----- Information given -----

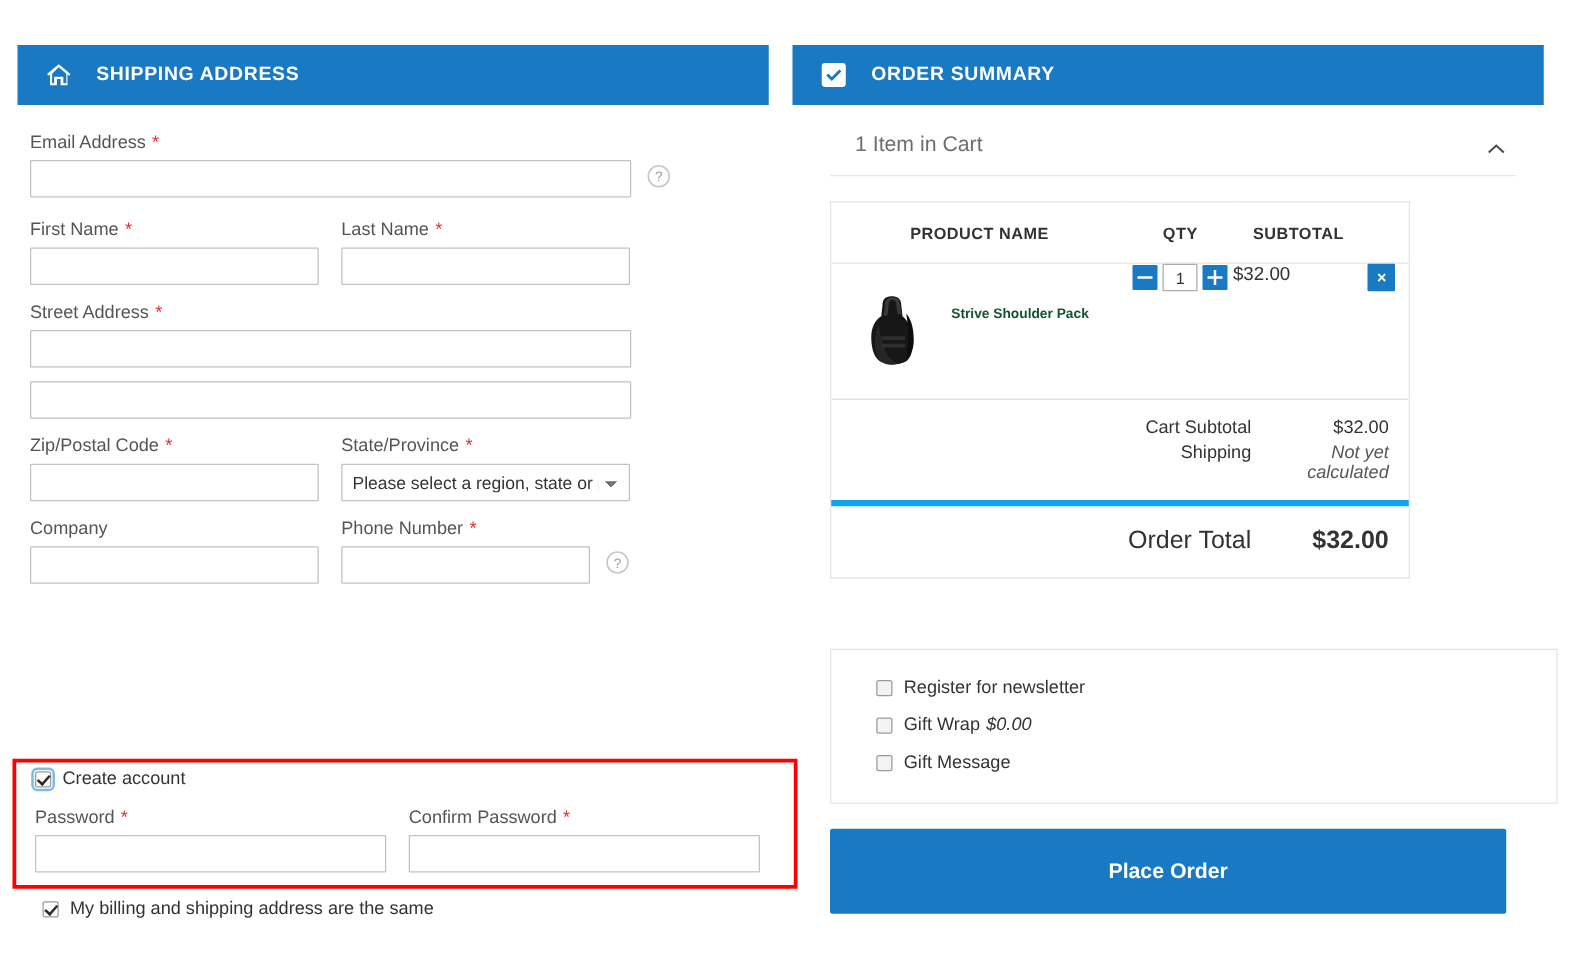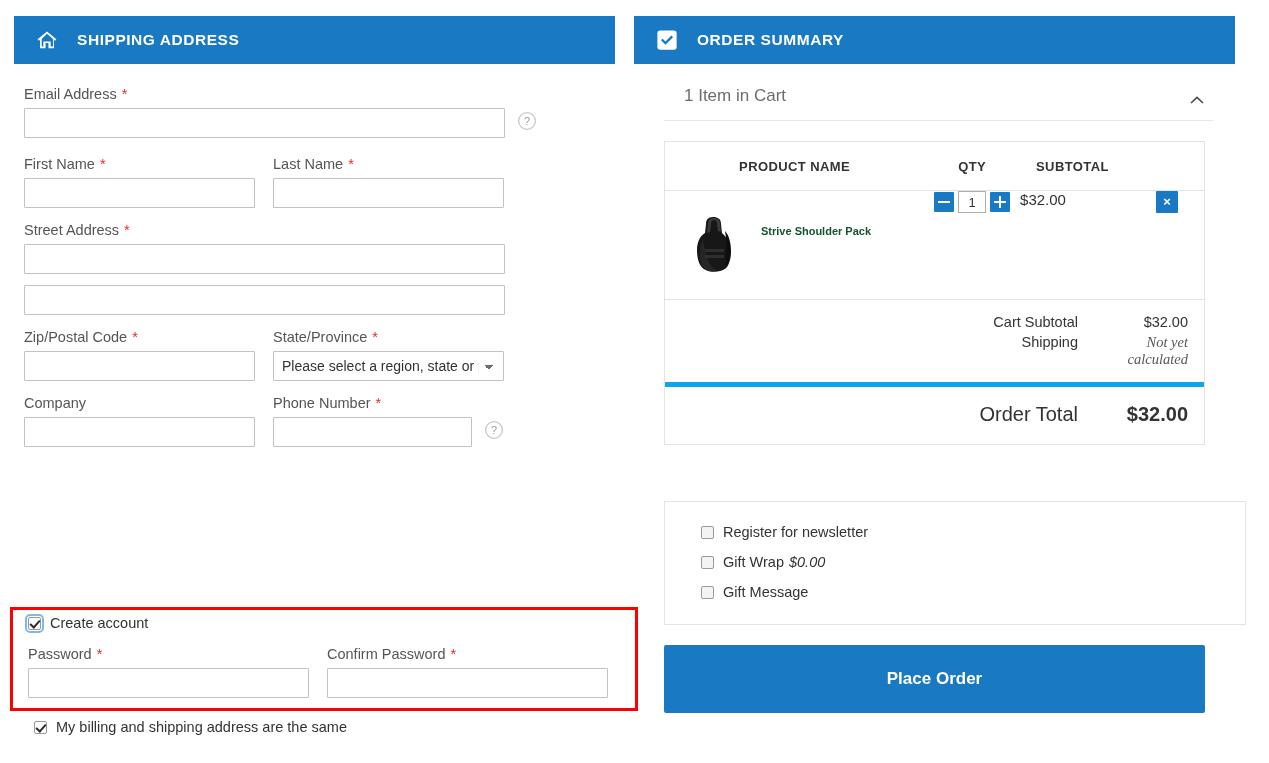--- a/index.html
+++ b/index.html
@@ -24,6 +24,7 @@
     display: flex;
     align-items: center;
     padding: 0 0 0 22px;
+    margin-top: 20px;
   }
   .panel-head .title {
     font-size: 15.5px;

-----

*Task prompt:*
Write out each entry above once more, exactly as written, and drop the pictures.

*Expected answer:*
--- a/index.html
+++ b/index.html
@@ -24,6 +24,7 @@
     display: flex;
     align-items: center;
     padding: 0 0 0 22px;
+    margin-top: 20px;
   }
   .panel-head .title {
     font-size: 15.5px;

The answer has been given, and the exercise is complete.